NINA-B1 series - System Integration Manual
UBX-15026175 - R06
Design-in
Page 32 of 48
Consider that SMT connectors are typically rated for a limited number of insertion cycles. In addition, the RF
coaxial cable may be relatively fragile compared to other types of cables. To increase application ruggedness,
connect U.FL connector to a more robust connector such as SMA fixed on panel.
A de-facto standard for SMA connectors implies the usage of reverse polarity connectors (RP-SMA) on
Wi-Fi and Bluetooth end products to increase the difficulty for the end user to replace the antenna with
higher gain versions and exceed regulatory limits.
The following recommendations apply for proper layout of the connector:
•
Strictly follow the connector manufacturer’s recommended layout:
o
SMA Pin-Through-Hole connectors require GND keep-out (that is, clearance, a void area) on all the
layers around the central pin up to annular pads of the four GND posts.
o
UFL surface mounted connectors require no conductive traces (that is, clearance, a void area) in the
area below the connector between the GND land pads.
•
If the connector’s RF pad size is wider than the micro strip, remove the GND layer beneath the RF
connector to minimize the stray capacitance thus keeping the RF line 50
Ω
. For example, the active pad
of the UF.L connector must have a GND keep-out (that is, clearance, a void area) at least on the first
inner layer to reduce parasitic capacitance to ground.
3.2.2.2
Integrated antenna design
If integrated antennas are used, the transmission line is terminated by the integrated antennas themselves. The
following guidelines should be followed:
•
The antenna design process should begin at the start of the whole product design process. Self-made
PCBs and antenna assembly are useful in estimating overall efficiency and radiation path of the intended
design.
•
Use antennas designed by an antenna manufacturer providing the best possible return loss (or VSWR).
•
Provide a ground plane large enough according to the related integrated antenna requirements. The
ground plane of the application PCB may be reduced down to a minimum size that must be similar to
one quarter of wavelength of the minimum frequency that has to be radiated, however overall antenna
efficiency may benefit from larger ground planes.
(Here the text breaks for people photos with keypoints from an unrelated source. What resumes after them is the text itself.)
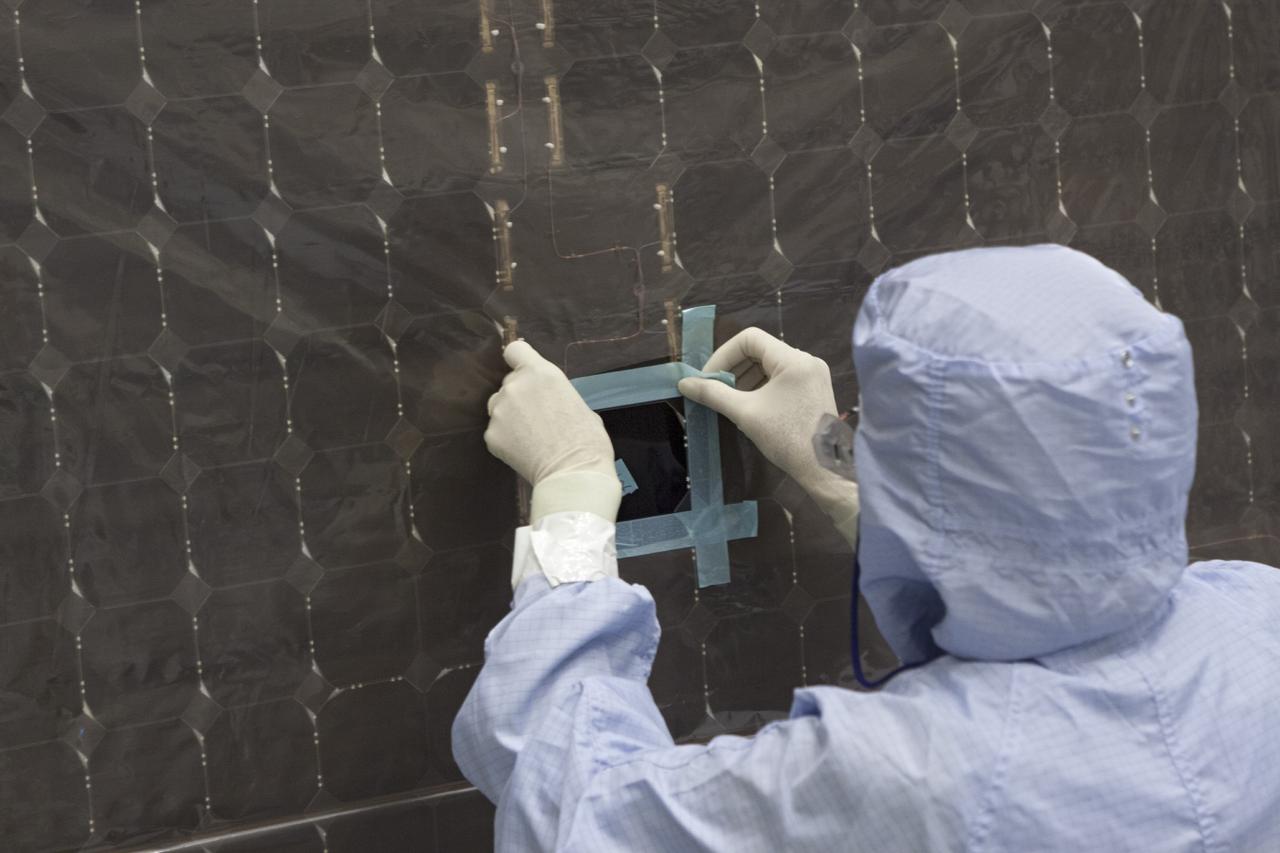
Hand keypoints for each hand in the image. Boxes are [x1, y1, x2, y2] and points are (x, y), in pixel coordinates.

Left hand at [486, 341, 621, 523]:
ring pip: (499, 407)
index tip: (523, 369)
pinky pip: (496, 431)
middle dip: (520, 396)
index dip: (518, 360)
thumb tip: (548, 401)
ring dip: (510, 416)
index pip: (515, 350)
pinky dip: (506, 439)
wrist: (574, 473)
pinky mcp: (491, 435)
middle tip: (538, 417)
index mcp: (541, 373)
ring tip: (530, 436)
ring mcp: (499, 411)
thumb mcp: (578, 403)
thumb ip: (555, 393)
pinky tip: (524, 451)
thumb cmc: (588, 440)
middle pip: (509, 382)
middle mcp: (515, 386)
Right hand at [678, 328, 858, 543]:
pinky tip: (749, 405)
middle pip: (760, 351)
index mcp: (793, 359)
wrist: (824, 468)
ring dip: (745, 378)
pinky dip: (761, 387)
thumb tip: (684, 383)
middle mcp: (806, 360)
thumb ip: (713, 394)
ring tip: (729, 400)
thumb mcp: (745, 413)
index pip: (749, 339)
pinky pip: (781, 378)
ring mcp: (812, 375)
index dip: (723, 354)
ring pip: (770, 365)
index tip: (708, 378)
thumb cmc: (786, 438)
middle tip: (715, 390)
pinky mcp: (813, 390)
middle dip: (733, 368)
Proper placement of the antenna and its surroundings is also critical for antenna performance. Avoid
placing the antenna close to conductive or RF-absorbing parts such as metal objects, ferrite sheets and
so on as they may absorb part of the radiated power or shift the resonant frequency of the antenna or
affect the antenna radiation pattern.
•
It is highly recommended to strictly follow the detailed and specific guidelines provided by the antenna
manufacturer regarding correct installation and deployment of the antenna system, including PCB
layout and matching circuitry.
•
Further to the custom PCB and product restrictions, antennas may require tuning/matching to comply
with all the applicable required certification schemes. It is recommended to consult the antenna
manufacturer for the design-in guidelines and plan the validation activities on the final prototypes like
tuning/matching and performance measures (see Table 8).
•
RF section may be affected by noise sources like hi-speed digital buses. Avoid placing the antenna close
to buses such as DDR or consider taking specific countermeasures like metal shields or ferrite sheets to
reduce the interference.
Take care of interaction between co-located RF systems like LTE sidebands on 2.4 GHz band.
Transmitted power may interact or disturb the performance of NINA-B1 modules.
3.2.3
On-board antenna design (NINA-B112 only)
Keep a minimum clearance of 5 mm between the antenna and the casing. Keep a minimum of 10 mm free
space from the metal around the antenna including the area below the antenna. If a metal enclosure is required,
NINA-B111 with antenna pin has to be used.